La peur, c’est ce qui freine l’engagement des citoyens, selon les différentes associations. Abdallah Tamine du Forum international de lutte contre la corruption confirme : «Un citoyen ne peut pas saisir la justice dans une affaire de corruption. Il n’y a que le procureur qui peut le faire. En cas de plainte, celui qui dénonce peut devenir coupable de diffamation aux yeux de la justice. Dans ce cas, il vaut mieux se taire.» Pour cet ancien haut fonctionnaire, il n’y a aucune volonté politique de lutte contre la corruption. Les nouveaux organismes inaugurés cet hiver ? «Pourquoi les autorités ont-elles choisi des administrateurs qui n’ont jamais rien fait contre la corruption ? Je n’attends rien d’eux.» Aujourd’hui, Abdallah Tamine collecte lui aussi des preuves qu’on lui fait parvenir. Il vérifie et recoupe toutes les dénonciations. «Certains veulent juste régler des comptes, il faut être prudent.» Il intervient sur les chaînes de télévision privées et dans des séminaires, car l’objectif est encore, selon lui, de sensibiliser le grand public.

Diffamation

Dans un local de Annaba, une banderole colorée accrochée au mur égrène le vocabulaire de la journée : rachoua, hogra, tchipa, bakchich, l’bay. Dans le centre de documentation de la Ligue algérienne pour la défense des droits de l’homme, une quarantaine de personnes se sont regroupées pour une journée de débat sur la corruption. Au programme, définition et identification de ce qu’est réellement la corruption. «Les gens ont tellement l’habitude qu’ils ne savent plus ce qui est légal ou non», explique Sabrina, une jeune avocate.

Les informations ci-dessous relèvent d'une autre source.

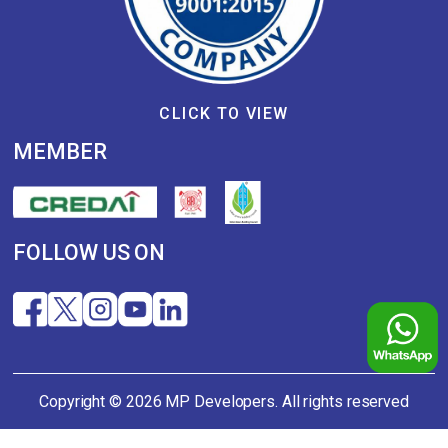
CLICK TO VIEW
MEMBER
FOLLOW US ON
Copyright © 2026 MP Developers. All rights reserved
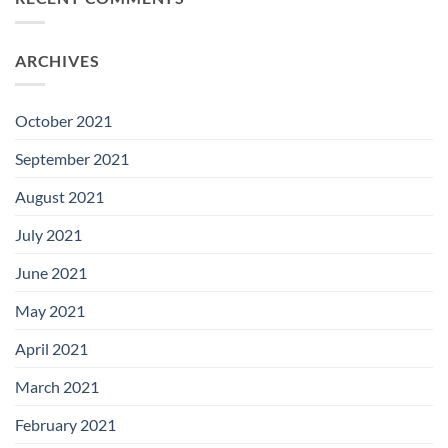
ARCHIVES
October 2021
September 2021
August 2021
July 2021
June 2021
May 2021
April 2021
March 2021
February 2021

«Ce travail de définition est nécessaire, insiste Ali Boudouni, le responsable local de la Ligue de défense des droits de l’homme. Après cela, le citoyen, qui connaît mal la loi, sera capable de dénoncer ce qui doit l’être.» Ici, les intervenants sont convaincus que la solution viendra de la société civile. «La loi est le résultat d’un rapport de forces», affirme sur l’estrade Noureddine Benissad, avocat et président de la Ligue algérienne pour la défense des droits de l’homme. Dans l’assistance, une dame emmitouflée dans un long manteau marron réplique que la tâche est trop importante. «Il ne faut jamais désespérer, réplique Noureddine Benissad. Mais il ne faut pas rester chez soi et attendre que cela s’arrête !»

Au fil des débats, une idée s’impose : il faut se regrouper. «Il faut mobiliser et organiser la société civile pour qu’elle puisse faire face à l’administration et qu’elle constitue un véritable contre-pouvoir face au régime. Organisez-vous en collectifs et dénoncez !», insiste Kamel Daoud, de la Ligue de défense des droits de l’homme.

C’est au tour de Mohamed Atoui d’intervenir devant les participants. Ce militant des droits de l’homme d’Alger est désormais président de l’Association nationale de lutte contre la corruption, une association dont l’agrément est bloqué par le ministère de l’Intérieur depuis le mois d’octobre. Il témoigne de l’engouement qu’a suscité la création de l’association. «Nous recevons des appels presque tous les jours, de tout le pays, de citoyens qui veulent adhérer ou qui ont des preuves à transmettre», indique-t-il. Optimiste, Mohamed Atoui concède quand même que la lutte n’est pas facile, mais «pour l’instant, c’est tout ce que l’on peut faire».